Lilian von Brabant (Karin Dor) e Roger Mont Elise (Lex Baker) invitati al castello del conte Frederic Regula (Christopher Lee) scoprono di essere discendenti di coloro che lo fecero giustiziare 35 anni prima. La condanna impedì al “vampiro” (si noti l’assonanza di Regula con Dracula) di nutrirsi del sangue della sua ultima vittima e ottenere così l’immortalità. I malcapitati, però, assistono alla resurrezione del conte che, dopo anni di oblio, cerca la vendetta e la vita eterna attraverso il sacrificio della tredicesima vergine…!
Nessuno può sottrarsi dall’avere un sussulto dopo quei primi minuti del film, dove una maschera, pesante e piena di chiodi, viene posta sul volto di un condannato a morte…che maledice i suoi accusatori prima di venire orrendamente giustiziato. Un sussulto non certo dovuto ad eccessi di sangue o ad effetti particolarmente sgradevoli ma all’evidente e certamente voluta somiglianza con uno dei nostri film-icona: La maschera del demonio. Da tanto parte questa discreta produzione tedesca che nelle intenzioni dei suoi finanziatori sarebbe dovuta essere la prima di una serie di horror teutonici, magari di un livello tale da battersela con americani e britannici. Le premesse, dobbiamo dirlo, c’erano tutte. Oltre i giusti omaggi al miglior horror, oltre la citazione-ossequio a Bava, anche l’aver basato sul racconto di Poe (Il pozzo e il pendolo) il film faceva ben sperare per il futuro e gli ottimi risultati sono effettivamente arrivati. Prima di ogni altra considerazione dobbiamo rendere il giusto omaggio a quella, che è quasi un bagaglio “naturale” dei tedeschi al cinema, straordinaria costruzione delle scene, a quell’atmosfera fantastica e onirica che è il vero carattere di questo bel film. Le nebbie, i colori saturi e le suggestioni fisiche che ci lascia, una per tutte, la scena della carrozza che attraversa il bosco prima del castello ha pochi altri rivali allo stesso livello. Sembra aver attualizzato quel che caratterizzò l’espressionismo tedesco tanti decenni prima, quel fascino palpabile che fu di Murnau e di Lang, di Wiene e di Leni. Fotogrammi eterni che non abbandonano gli occhi e i gusti di ogni serio appassionato.

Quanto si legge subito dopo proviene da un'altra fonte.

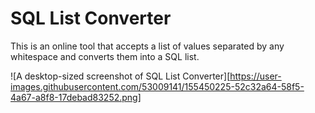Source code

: # SQL List Converter

This is an online tool that accepts a list of values separated by any whitespace and converts them into a SQL list.

![A desktop-sized screenshot of SQL List Converter][https://user-images.githubusercontent.com/53009141/155450225-52c32a64-58f5-4a67-a8f8-17debad83252.png]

La tredicesima vergine è dunque un film che merita visione e considerazione. Ben recitato da Lee e compagni e con una storia che non annoia, magari non ha mai particolari vette di tensione ma è giustamente confezionato e onestamente diretto. Le segrete del castello, colme di macchine da tortura e teschi incastonati nelle pareti hanno il loro motivo di esistere e nella media gli effetti usati. Una di quelle macchine medievali sarebbe anche stata utile per far sapere al compositore delle musiche, e a chi eventualmente le ha scelte, quanto brutte le consideriamo. Degne al massimo della sigla iniziale di Derrick o Rex, completamente distaccate dal girato per ritmo e atmosfera, e dire che qualcuno paragona Peter Thomas (l’autore) al nostro Morricone…assolutamente detestabili. Il film è rimasto colpevolmente sconosciuto per alcuni decenni e qualora aveste intenzione di acquistarlo è assolutamente consigliato il DVD della Sinister, nella collana Horror d’essay, dove tra gli extra, oltre ad interviste e backstage, troverete la seducente voce di Cheistopher Lee che vi leggerà, in lingua, uno stralcio de Il pozzo e il pendolo di Poe…affascinante è dire poco.